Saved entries
━━━━━━━━━━

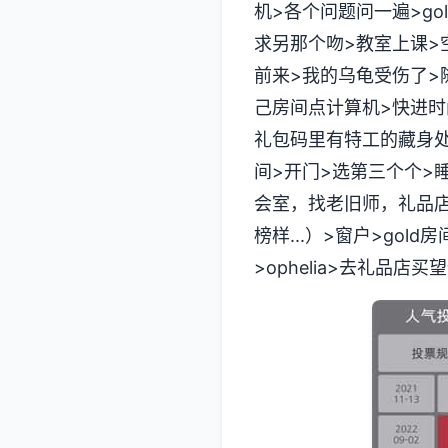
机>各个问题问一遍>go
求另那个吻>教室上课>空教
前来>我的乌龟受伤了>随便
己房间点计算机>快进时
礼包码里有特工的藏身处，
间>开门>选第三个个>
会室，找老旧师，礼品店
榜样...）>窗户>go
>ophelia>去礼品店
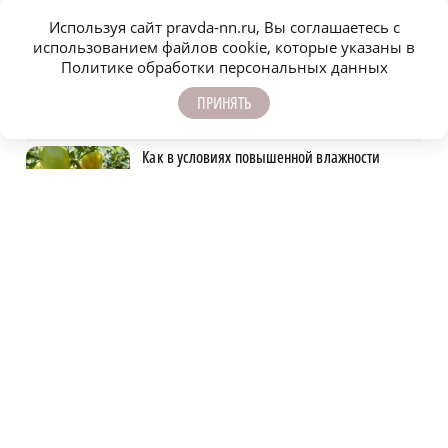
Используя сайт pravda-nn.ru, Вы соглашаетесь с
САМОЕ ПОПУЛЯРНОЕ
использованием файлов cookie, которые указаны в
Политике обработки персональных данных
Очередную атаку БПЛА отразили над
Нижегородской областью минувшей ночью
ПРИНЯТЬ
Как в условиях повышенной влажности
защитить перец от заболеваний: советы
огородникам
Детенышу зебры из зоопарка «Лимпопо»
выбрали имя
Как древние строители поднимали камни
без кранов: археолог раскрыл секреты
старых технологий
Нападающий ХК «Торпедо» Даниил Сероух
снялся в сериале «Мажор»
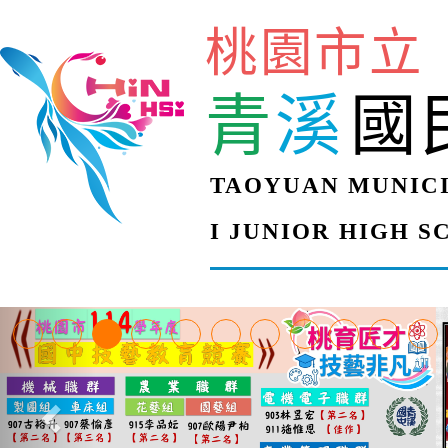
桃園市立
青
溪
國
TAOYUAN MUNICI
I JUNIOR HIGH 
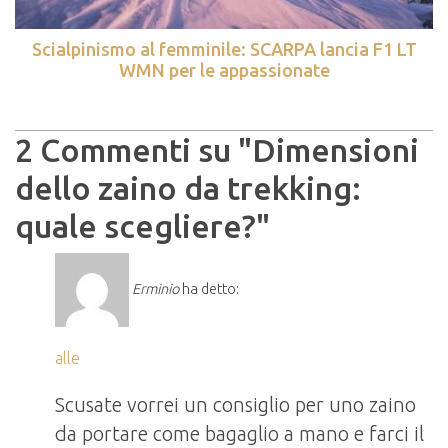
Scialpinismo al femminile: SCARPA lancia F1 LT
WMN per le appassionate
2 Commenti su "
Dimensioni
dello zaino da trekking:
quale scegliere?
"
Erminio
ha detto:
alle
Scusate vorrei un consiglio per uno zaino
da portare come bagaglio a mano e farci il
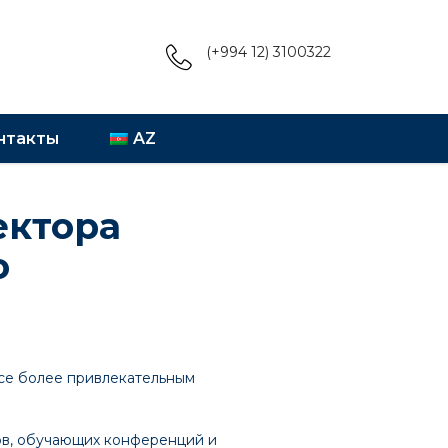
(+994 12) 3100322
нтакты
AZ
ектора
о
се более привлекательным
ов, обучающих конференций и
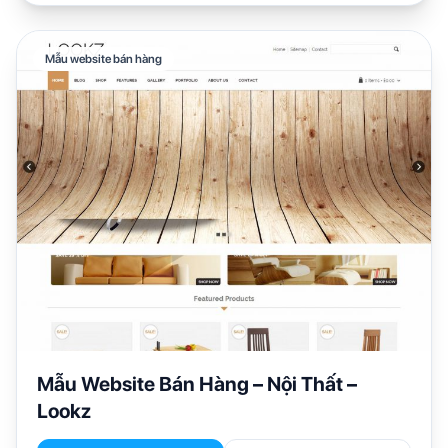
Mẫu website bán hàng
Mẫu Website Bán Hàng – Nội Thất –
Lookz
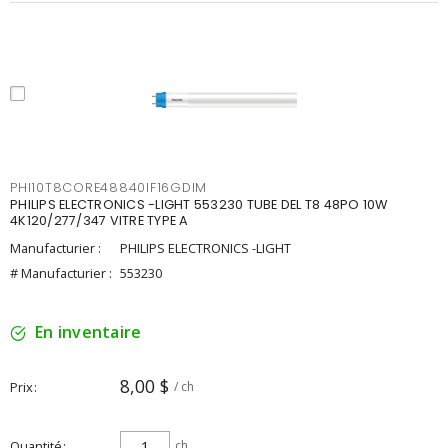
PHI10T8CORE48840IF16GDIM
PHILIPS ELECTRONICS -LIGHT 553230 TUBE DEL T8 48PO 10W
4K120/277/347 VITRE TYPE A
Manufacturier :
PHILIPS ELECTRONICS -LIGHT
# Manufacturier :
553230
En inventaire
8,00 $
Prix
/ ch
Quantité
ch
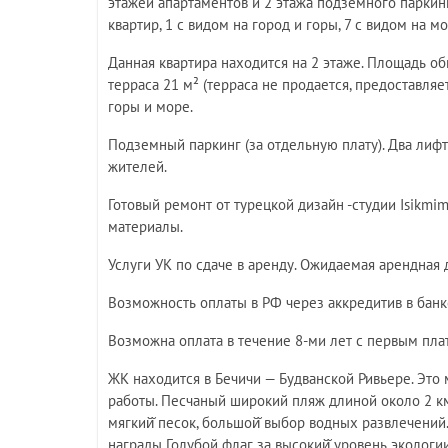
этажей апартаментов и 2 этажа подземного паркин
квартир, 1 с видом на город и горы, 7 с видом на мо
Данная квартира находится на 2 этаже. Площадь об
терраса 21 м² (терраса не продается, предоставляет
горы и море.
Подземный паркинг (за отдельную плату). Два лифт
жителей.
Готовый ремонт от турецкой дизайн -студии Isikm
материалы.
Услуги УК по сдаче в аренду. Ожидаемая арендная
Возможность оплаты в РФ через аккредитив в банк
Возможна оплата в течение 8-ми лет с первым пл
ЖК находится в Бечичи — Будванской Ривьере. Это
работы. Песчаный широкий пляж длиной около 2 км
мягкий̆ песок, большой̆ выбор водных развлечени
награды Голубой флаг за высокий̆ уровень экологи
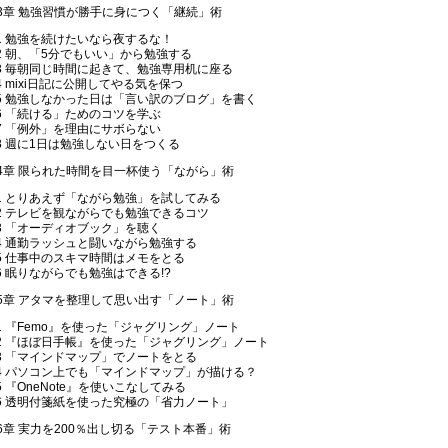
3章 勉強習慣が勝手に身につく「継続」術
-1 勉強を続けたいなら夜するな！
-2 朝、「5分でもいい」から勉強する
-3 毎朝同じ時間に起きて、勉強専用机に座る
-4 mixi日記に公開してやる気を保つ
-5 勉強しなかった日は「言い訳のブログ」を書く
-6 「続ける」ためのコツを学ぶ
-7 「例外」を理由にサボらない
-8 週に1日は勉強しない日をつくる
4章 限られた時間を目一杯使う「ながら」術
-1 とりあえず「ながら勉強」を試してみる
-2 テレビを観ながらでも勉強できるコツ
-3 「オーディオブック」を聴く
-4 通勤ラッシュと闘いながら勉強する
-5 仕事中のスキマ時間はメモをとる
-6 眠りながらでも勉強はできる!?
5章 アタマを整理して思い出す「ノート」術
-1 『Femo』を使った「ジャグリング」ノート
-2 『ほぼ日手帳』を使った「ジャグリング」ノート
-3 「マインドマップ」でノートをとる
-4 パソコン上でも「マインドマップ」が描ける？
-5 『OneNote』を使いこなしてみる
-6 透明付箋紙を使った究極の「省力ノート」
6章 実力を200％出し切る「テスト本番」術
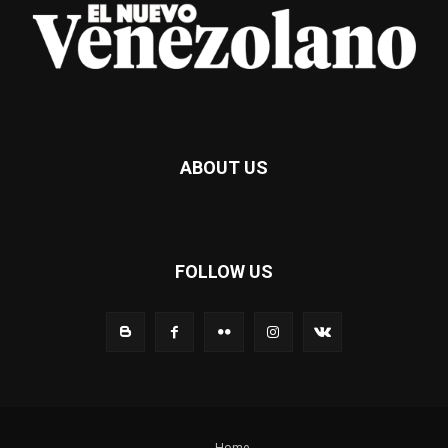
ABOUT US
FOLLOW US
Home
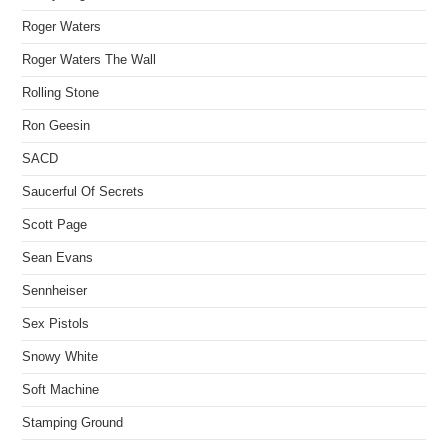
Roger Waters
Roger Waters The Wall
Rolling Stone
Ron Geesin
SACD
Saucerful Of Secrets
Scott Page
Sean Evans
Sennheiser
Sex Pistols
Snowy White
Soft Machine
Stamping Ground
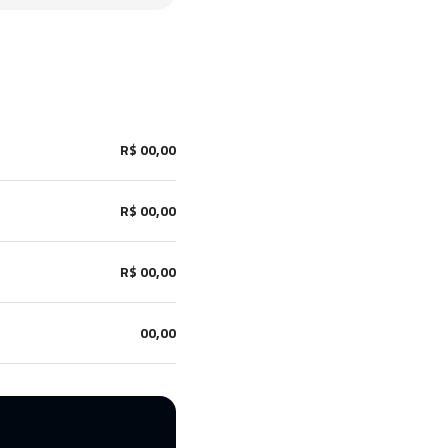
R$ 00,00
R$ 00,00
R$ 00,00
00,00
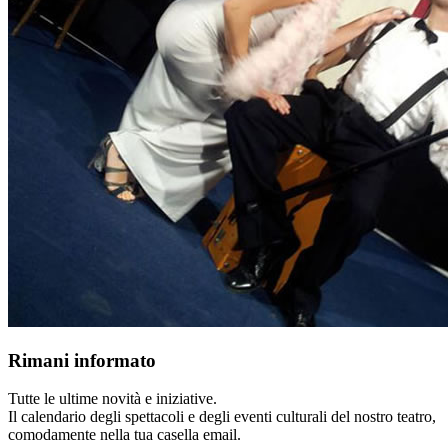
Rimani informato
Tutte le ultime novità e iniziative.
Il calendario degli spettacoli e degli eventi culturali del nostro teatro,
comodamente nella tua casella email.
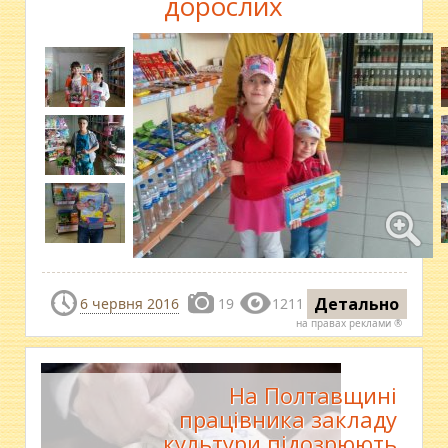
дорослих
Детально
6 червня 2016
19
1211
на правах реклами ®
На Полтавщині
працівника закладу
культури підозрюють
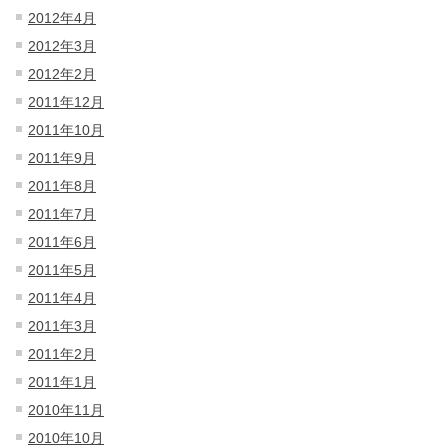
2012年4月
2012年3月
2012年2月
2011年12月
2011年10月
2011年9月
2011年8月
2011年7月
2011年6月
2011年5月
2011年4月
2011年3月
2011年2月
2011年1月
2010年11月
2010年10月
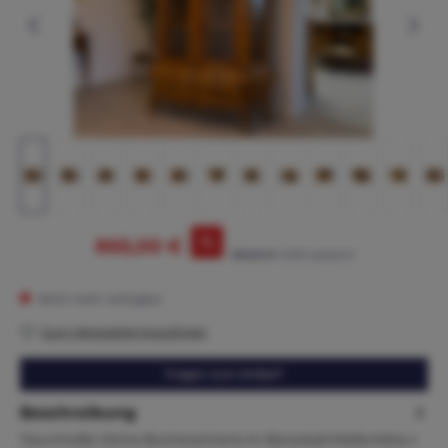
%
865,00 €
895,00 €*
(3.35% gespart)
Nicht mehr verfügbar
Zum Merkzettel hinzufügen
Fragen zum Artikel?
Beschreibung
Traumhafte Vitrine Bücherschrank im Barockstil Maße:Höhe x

━━━━━━━━━━

● **Task description**
Print every line of text from the material above verbatim, in its original order, omitting the pictures.

● **Completed exercise**
机>各个问题问一遍>go
求另那个吻>教室上课>空教
前来>我的乌龟受伤了>随便
己房间点计算机>快进时
礼包码里有特工的藏身处，
间>开门>选第三个个>
会室，找老旧师，礼品店
榜样...）>窗户>go
>ophelia>去礼品店
Используя сайт pravda-nn.ru, Вы соглашаетесь с
САМОЕ ПОПУЛЯРНОЕ
использованием файлов cookie, которые указаны в
Политике обработки персональных данных
Очередную атаку БПЛА отразили над
Нижегородской областью минувшей ночью
ПРИНЯТЬ
Как в условиях повышенной влажности
защитить перец от заболеваний: советы
огородникам
Детенышу зебры из зоопарка «Лимпопо»
выбрали имя
Как древние строители поднимали камни
без кранов: археолог раскрыл секреты
старых технологий
Нападающий ХК «Торпедо» Даниил Сероух
снялся в сериале «Мажор»
桃園市立
青
溪
國
TAOYUAN MUNICI
I JUNIOR HIGH 
Scialpinismo al femminile: SCARPA lancia F1 LT
WMN per le appassionate
2 Commenti su "
Dimensioni
dello zaino da trekking:
quale scegliere?
"
Erminio
ha detto:
alle
Scusate vorrei un consiglio per uno zaino
da portare come bagaglio a mano e farci il
(+994 12) 3100322
нтакты
AZ
ектора
о
се более привлекательным
ов, обучающих конференций и
Mẫu website bán hàng
Mẫu Website Bán Hàng – Nội Thất –
Lookz
PHI10T8CORE48840IF16GDIM
PHILIPS ELECTRONICS -LIGHT 553230 TUBE DEL T8 48PO 10W
4K120/277/347 VITRE TYPE A
Manufacturier :
PHILIPS ELECTRONICS -LIGHT
# Manufacturier :
553230
En inventaire
8,00 $
Prix
/ ch
Quantité
ch
этажей апартаментов и 2 этажа подземного паркин
квартир, 1 с видом на город и горы, 7 с видом на мо
Данная квартира находится на 2 этаже. Площадь об
терраса 21 м² (терраса не продается, предоставляет
горы и море.
Подземный паркинг (за отдельную плату). Два лифт
жителей.
Готовый ремонт от турецкой дизайн -студии Isikm
материалы.
Услуги УК по сдаче в аренду. Ожидаемая арендная
Возможность оплаты в РФ через аккредитив в банк
Возможна оплата в течение 8-ми лет с первым пл
ЖК находится в Бечичи — Будванской Ривьере. Это
работы. Песчаный широкий пляж длиной около 2 км
мягкий̆ песок, большой̆ выбор водных развлечени
награды Голубой флаг за высокий̆ уровень экологи
3章 勉強習慣が勝手に身につく「継続」術
-1 勉強を続けたいなら夜するな！
-2 朝、「5分でもいい」から勉強する
-3 毎朝同じ時間に起きて、勉強専用机に座る
-4 mixi日記に公開してやる気を保つ
-5 勉強しなかった日は「言い訳のブログ」を書く
-6 「続ける」ためのコツを学ぶ
-7 「例外」を理由にサボらない
-8 週に1日は勉強しない日をつくる
4章 限られた時間を目一杯使う「ながら」術
-1 とりあえず「ながら勉強」を試してみる
-2 テレビを観ながらでも勉強できるコツ
-3 「オーディオブック」を聴く
-4 通勤ラッシュと闘いながら勉強する
-5 仕事中のスキマ時間はメモをとる
-6 眠りながらでも勉強はできる!?
5章 アタマを整理して思い出す「ノート」術
-1 『Femo』を使った「ジャグリング」ノート
-2 『ほぼ日手帳』を使った「ジャグリング」ノート
-3 「マインドマップ」でノートをとる
-4 パソコン上でも「マインドマップ」が描ける？
-5 『OneNote』を使いこなしてみる
-6 透明付箋紙を使った究極の「省力ノート」
6章 実力を200％出し切る「テスト本番」術
ABOUT US
FOLLOW US
Home
Roger Waters
Roger Waters The Wall
Rolling Stone
Ron Geesin
SACD
Saucerful Of Secrets
Scott Page
Sean Evans
Sennheiser
Sex Pistols
Snowy White
Soft Machine
Stamping Ground
R$ 00,00
R$ 00,00
R$ 00,00
00,00
Rimani informato
Tutte le ultime novità e iniziative.
Il calendario degli spettacoli e degli eventi culturali del nostro teatro,
comodamente nella tua casella email.
дорослих
Детально
6 червня 2016
19
1211
на правах реклами ®
На Полтавщині
працівника закладу
культури підозрюють
2012年4月
2012年3月
2012年2月
2011年12月
2011年10月
2011年9月
2011年8月
2011年7月
2011年6月
2011年5月
2011年4月
2011年3月
2011年2月
2011年1月
2010年11月
2010年10月
%
865,00 €
895,00 €*
(3.35% gespart)
Nicht mehr verfügbar
Zum Merkzettel hinzufügen
Fragen zum Artikel?
Beschreibung
Traumhafte Vitrine Bücherschrank im Barockstil Maße:Höhe x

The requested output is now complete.